Somut olayda davacılar murisinin vefatı ile sonuçlanan olayın intihar olduğu,olayın meydana geldiği iş yerinin ve olayda kullanılan ruhsatsız silahın davalıya ait olduğu hususlarında şüphe yoktur.Keza ceza soruşturması neticesinde izlenen kamera kayıtları dikkate alınarak davalı hakkında ölüm neticesine yönelik olarak kovuşturmaya yer olmadığına dair karar verilmiştir.Bu kapsamda sigortalının kasten yaşamına son vermesi hadisesi içerisinde özellikle olayda kullanılan ve ruhsatsız silahı kolay ulaşılacak bir yerde bıraktığından dolayı davalı işverene de kusur izafesi doğru olmakla birlikte ağırlıklı kusurun davalı işverene ait olduğunu belirten ve bu yönüyle oluşa uygun düşmeyen 20.05.2011 tarihli kusur raporunun hükme esas hatalı olmuştur.
Mahkemece bu maddi ve hukuki olgular göz önünde tutulmadan tarafların kusur oranlarına ilişkin oluşa uygun düşmeyen değerlendirmede bulunan kusur raporuna itibar edilerek yazılı şekilde hüküm kurulması usul ve yasaya aykırı olup bozma nedenidir.
Yapılacak iş;işçi sağlığı-iş güvenliği konularında uzman ehil bilirkişi kuruluna konuyu yukarıda açıklandığı biçimde yeniden inceletmek, verilen rapor ile dosyadaki bilgi ve belgeleri birlikte değerlendirilerek sonucuna göre karar vermekten ibarettir.
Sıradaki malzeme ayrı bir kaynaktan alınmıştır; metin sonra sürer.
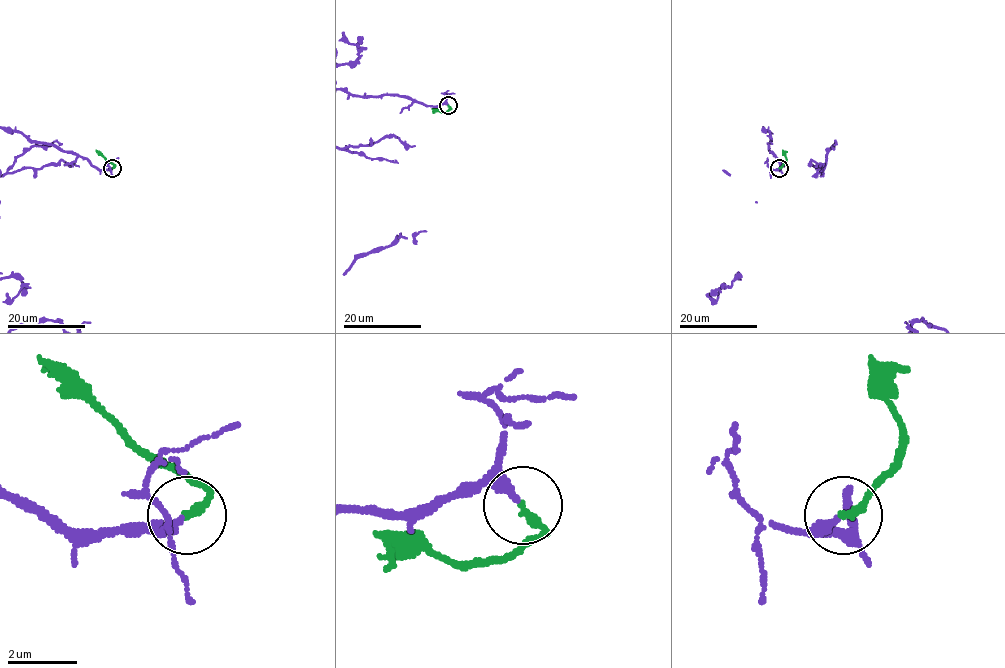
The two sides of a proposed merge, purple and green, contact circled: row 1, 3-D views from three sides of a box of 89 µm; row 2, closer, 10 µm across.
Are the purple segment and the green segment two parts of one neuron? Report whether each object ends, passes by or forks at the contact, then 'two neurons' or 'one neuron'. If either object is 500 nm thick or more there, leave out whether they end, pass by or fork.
purple ends | green ends | one neuron

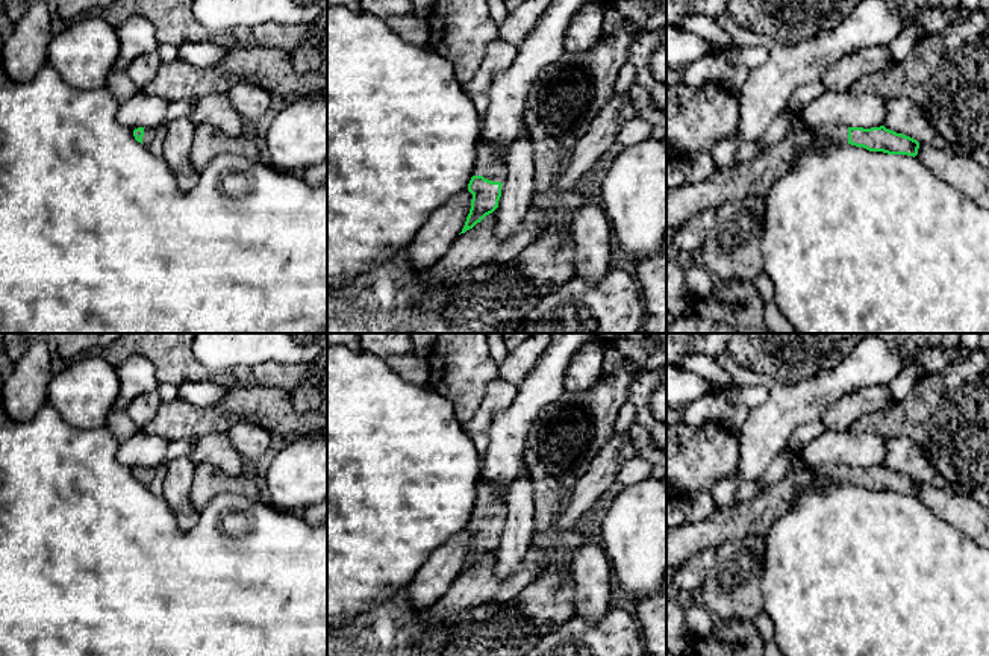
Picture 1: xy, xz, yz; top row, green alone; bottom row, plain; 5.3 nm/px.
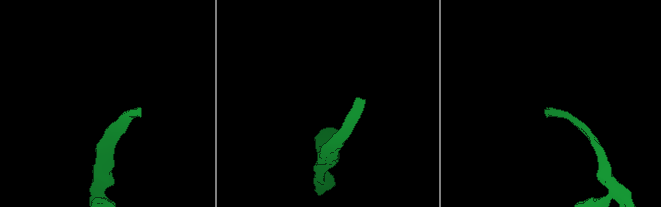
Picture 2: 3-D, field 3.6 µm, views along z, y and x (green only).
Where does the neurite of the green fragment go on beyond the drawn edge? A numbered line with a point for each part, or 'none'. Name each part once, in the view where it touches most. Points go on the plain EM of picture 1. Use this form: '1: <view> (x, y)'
1: xz (489, 503)

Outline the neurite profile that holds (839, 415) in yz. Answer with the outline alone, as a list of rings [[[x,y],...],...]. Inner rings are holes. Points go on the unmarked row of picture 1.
[[[872,385],[830,405],[822,414],[821,423],[828,430],[848,430],[854,421],[875,414],[894,400],[889,385]]]

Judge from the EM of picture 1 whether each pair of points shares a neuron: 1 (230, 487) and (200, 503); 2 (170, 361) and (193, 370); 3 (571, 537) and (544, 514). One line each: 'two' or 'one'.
1: one
2: one
3: one

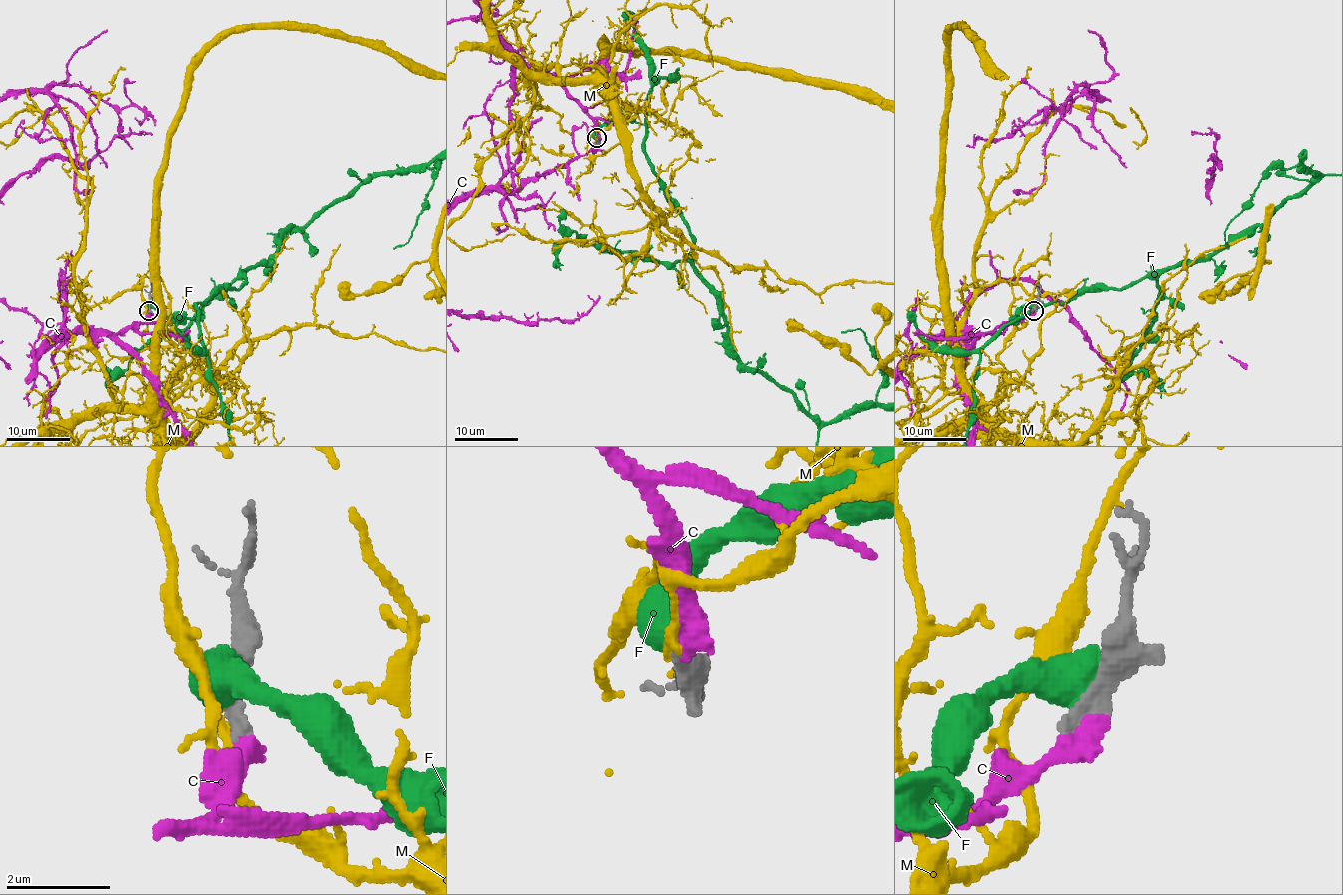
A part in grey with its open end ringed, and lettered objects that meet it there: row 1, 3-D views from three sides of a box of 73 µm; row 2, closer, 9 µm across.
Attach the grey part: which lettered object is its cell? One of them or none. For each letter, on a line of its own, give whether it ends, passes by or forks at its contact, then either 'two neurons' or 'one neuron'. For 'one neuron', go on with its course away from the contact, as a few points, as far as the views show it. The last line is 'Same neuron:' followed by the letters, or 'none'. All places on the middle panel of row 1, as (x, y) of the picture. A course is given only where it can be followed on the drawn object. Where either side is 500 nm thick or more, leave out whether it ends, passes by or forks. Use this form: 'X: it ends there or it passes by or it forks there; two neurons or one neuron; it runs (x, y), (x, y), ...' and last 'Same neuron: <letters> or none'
C: it ends there; one neuron
F: two neurons
M: it ends there; two neurons
Same neuron: C

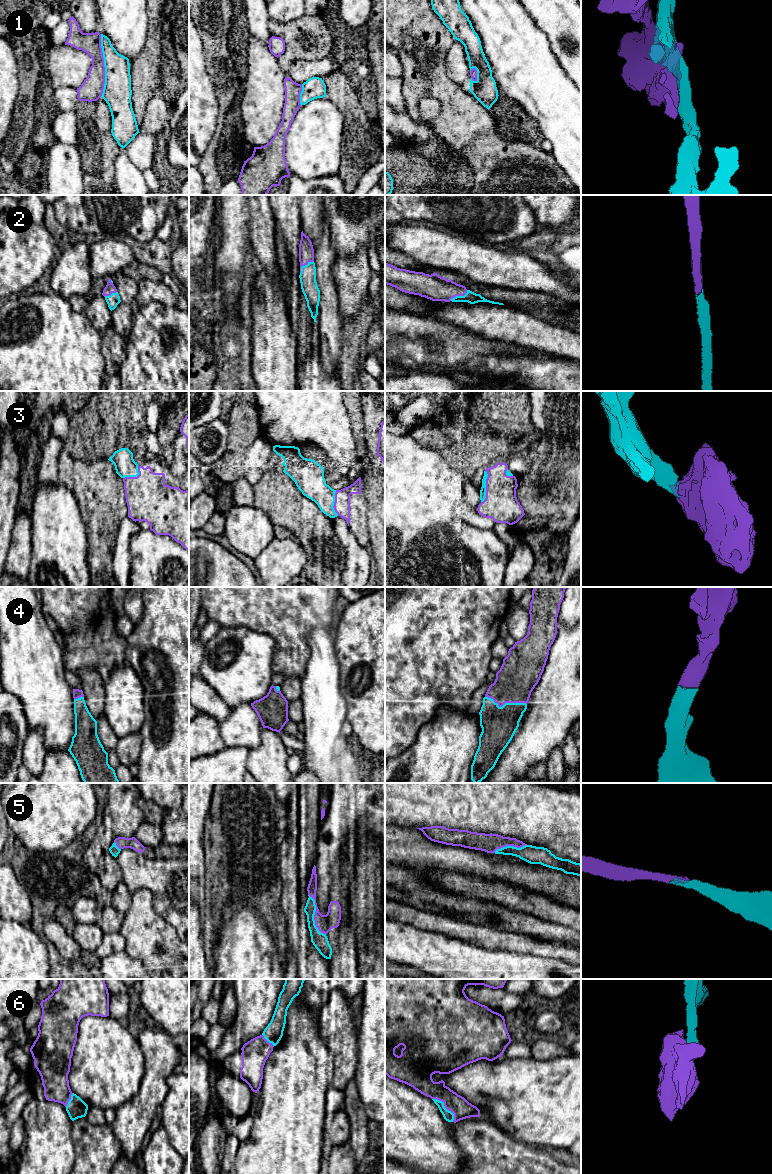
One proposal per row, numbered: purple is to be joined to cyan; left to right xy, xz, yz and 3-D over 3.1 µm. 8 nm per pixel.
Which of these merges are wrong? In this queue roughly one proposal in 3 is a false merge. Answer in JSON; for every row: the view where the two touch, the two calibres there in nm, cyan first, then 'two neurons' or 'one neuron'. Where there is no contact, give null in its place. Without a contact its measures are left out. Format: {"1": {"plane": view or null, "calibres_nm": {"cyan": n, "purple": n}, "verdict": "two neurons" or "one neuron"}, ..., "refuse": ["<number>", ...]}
{"1": {"plane": "xy", "calibres_nm": {"cyan": 220, "purple": 180}, "verdict": "two neurons"}, "2": {"plane": "xz", "calibres_nm": {"cyan": 130, "purple": 130}, "verdict": "one neuron"}, "3": {"plane": "yz", "calibres_nm": {"cyan": 50, "purple": 260}, "verdict": "one neuron"}, "4": {"plane": "yz", "calibres_nm": {"cyan": 280, "purple": 320}, "verdict": "one neuron"}, "5": {"plane": "xz", "calibres_nm": {"cyan": 120, "purple": 140}, "verdict": "one neuron"}, "6": {"plane": "yz", "calibres_nm": {"cyan": 80, "purple": 160}, "verdict": "one neuron"}, "refuse": ["1"]}

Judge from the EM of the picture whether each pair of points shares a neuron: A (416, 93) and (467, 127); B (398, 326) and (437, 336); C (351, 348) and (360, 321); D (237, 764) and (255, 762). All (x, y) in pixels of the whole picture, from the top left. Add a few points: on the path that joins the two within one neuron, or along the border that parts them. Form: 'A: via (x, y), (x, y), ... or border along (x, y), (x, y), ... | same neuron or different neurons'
A: via (430, 92), (437, 92), (458, 113) | same neuron
B: via (408, 326), (427, 328) | same neuron
C: via (353, 341), (354, 332), (357, 328) | same neuron
D: border along (249, 750), (246, 772) | different neurons

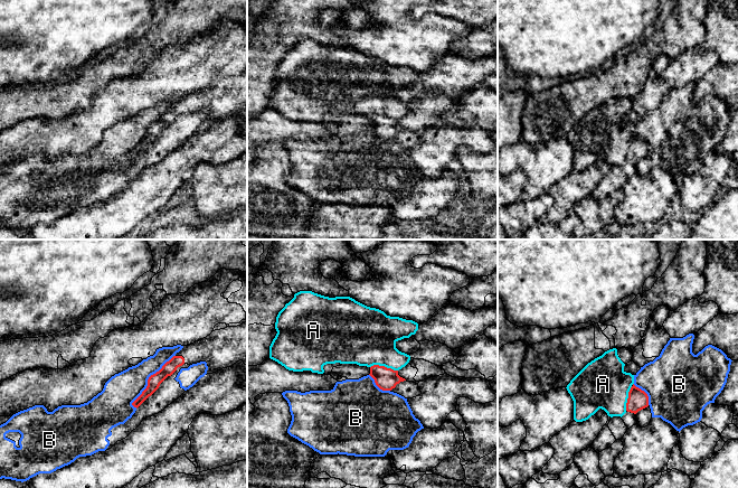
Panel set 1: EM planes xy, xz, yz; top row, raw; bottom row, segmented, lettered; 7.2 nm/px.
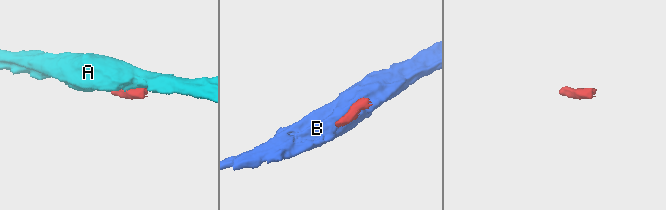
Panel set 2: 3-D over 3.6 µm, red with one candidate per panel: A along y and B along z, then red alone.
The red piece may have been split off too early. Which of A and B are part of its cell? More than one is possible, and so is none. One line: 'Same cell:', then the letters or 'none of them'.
Same cell: none of them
O halde,davalı vekilinin bu yönleri amaçlayan temyiz itirazları kabul edilmeli ve hüküm bozulmalıdır.
SONUÇ: Hükmün yukarıda açıklanan nedenlerle BOZULMASINA, bozmanın niteliğine göre sair temyiz itirazlarının incelenmesine şimdilik yer olmadığına, temyiz harcının istek halinde temyiz edene iadesine
18.02.2013 gününde oybirliğiyle karar verildi.